Many strengths exist here, from the clear-eyed depiction of Siegfried, played with real intelligence and insight by Lowden, as a man wracked by anger, guilt, uncertainty, and trauma, as he deals with the deaths of a brother, fellow soldiers, and his own ideals. Davies' technique is particularly noticeable and effective in the way he brings Sassoon's poetry to vivid life, using staged vignettes (One at the end—technically not a Sassoon piece—that focuses on a wounded veteran is especially poignant) and archival footage from the war. The marriage of a medium of imagined images and tangible ones is potent.

Most of the remaining story does follow Siegfried in his social climbing, surrounding himself with people who are more and—in some amusing way—less talented than him, and his romantic affairs, primarily with the mercurially cruel musical theater actor/composer Ivor Novello (Jeremy Irvine) and the vain aristocrat Stephen Tennant (Calam Lynch). There's an abundance of characters, relationships, and conflicts here—so much so that Davies often bypasses simple introductions or seemingly vital context to who these people are and what they do. The tone mostly remains light, breezy, and comical, which means it loses most of that sense of the real goal of Siegfried's search for happiness amidst high society, the arts, and various loves.
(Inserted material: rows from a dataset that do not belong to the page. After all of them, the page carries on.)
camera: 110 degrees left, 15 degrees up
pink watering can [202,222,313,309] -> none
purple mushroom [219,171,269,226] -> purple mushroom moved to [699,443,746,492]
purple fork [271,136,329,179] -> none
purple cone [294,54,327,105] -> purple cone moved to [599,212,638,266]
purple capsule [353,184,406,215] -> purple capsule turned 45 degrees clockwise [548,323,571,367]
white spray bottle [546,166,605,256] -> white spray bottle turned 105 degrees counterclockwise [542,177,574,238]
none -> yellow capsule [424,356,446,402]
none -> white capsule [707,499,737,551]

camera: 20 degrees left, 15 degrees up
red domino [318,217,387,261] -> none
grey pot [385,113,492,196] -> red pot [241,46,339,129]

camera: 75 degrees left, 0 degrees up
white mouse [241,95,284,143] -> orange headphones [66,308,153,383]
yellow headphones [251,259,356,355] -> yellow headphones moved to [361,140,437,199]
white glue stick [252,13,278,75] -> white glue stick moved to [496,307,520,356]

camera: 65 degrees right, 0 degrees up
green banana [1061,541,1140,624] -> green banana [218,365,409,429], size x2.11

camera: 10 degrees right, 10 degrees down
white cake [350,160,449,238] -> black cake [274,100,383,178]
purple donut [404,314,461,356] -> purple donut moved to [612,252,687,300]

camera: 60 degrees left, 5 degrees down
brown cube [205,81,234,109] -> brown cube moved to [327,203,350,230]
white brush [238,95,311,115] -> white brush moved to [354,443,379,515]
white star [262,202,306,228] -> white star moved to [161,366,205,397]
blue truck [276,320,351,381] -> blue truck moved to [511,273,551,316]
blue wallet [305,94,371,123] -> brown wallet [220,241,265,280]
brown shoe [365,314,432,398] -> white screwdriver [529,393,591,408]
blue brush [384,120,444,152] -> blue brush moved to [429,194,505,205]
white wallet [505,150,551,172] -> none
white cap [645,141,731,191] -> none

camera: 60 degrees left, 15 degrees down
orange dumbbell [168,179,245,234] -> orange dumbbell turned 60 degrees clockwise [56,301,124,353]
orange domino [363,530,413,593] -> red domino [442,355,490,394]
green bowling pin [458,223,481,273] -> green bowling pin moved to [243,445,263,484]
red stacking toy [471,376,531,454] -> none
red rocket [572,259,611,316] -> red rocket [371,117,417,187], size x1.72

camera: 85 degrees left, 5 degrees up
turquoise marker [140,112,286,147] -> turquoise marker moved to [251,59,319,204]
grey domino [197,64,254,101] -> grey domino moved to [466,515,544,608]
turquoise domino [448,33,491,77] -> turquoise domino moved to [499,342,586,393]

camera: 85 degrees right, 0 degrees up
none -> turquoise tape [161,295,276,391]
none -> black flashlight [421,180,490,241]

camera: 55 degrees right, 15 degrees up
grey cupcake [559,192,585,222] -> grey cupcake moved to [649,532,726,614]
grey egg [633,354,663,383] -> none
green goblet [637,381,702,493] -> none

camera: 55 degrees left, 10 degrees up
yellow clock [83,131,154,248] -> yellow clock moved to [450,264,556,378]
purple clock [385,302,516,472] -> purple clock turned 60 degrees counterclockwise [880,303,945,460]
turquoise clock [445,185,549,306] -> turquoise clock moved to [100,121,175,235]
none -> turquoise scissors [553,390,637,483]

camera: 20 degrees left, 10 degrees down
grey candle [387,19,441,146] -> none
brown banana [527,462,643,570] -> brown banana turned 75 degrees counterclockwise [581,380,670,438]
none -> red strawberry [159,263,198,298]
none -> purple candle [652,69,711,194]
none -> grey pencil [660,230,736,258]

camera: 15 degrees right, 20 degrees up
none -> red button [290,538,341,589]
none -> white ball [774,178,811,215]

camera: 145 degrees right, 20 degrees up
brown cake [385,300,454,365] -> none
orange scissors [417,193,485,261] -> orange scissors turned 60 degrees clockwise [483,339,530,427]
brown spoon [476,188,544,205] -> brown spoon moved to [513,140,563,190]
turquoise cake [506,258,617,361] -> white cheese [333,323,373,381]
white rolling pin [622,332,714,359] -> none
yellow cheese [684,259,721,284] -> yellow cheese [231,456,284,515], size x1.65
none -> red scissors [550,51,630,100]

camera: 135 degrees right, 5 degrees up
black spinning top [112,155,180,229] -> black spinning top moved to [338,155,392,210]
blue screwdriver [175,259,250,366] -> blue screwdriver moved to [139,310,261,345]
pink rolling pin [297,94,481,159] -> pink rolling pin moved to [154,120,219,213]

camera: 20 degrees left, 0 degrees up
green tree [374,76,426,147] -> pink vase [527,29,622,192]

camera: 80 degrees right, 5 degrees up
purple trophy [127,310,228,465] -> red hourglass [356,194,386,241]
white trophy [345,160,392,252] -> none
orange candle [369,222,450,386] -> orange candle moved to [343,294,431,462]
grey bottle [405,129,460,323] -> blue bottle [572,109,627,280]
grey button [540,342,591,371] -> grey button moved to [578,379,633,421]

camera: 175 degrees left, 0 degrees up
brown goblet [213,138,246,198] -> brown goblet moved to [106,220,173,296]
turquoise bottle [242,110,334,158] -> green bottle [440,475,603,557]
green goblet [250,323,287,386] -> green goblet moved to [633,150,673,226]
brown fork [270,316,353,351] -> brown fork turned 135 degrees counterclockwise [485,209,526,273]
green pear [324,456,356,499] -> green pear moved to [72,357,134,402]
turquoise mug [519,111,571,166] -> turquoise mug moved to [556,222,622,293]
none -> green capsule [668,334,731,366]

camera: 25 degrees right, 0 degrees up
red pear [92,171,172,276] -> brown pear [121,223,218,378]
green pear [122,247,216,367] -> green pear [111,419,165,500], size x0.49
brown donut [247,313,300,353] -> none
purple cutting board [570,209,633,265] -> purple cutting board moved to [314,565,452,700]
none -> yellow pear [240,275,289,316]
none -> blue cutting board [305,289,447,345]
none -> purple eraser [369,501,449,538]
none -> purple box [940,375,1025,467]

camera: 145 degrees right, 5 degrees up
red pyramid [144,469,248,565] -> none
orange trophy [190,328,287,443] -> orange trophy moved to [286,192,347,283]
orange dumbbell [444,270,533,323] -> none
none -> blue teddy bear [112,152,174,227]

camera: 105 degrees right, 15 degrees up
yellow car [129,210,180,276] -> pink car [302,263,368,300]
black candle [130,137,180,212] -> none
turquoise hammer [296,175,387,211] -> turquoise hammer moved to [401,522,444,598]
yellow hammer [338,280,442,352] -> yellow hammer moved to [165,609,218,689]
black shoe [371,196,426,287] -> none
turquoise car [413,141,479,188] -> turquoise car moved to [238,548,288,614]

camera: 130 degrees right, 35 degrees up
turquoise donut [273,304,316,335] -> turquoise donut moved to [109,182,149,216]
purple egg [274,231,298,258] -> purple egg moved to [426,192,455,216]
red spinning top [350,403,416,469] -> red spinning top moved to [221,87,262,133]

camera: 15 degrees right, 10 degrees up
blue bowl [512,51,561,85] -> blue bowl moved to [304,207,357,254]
It is drolly amusing, though. Additionally, the real impact of how much Siegfried's experiences, the people who come into and go from his life, and emptiness he is left with by the end of his youth comes crashing down in the film's final act, embodied by Capaldi's quietly devastated performance. As a biography, then, Benediction feels too rushed and condensed. Ultimately, though, Davies' film is worthwhile as a story that cuts to the emotional, psychological, and artistic core of its subject.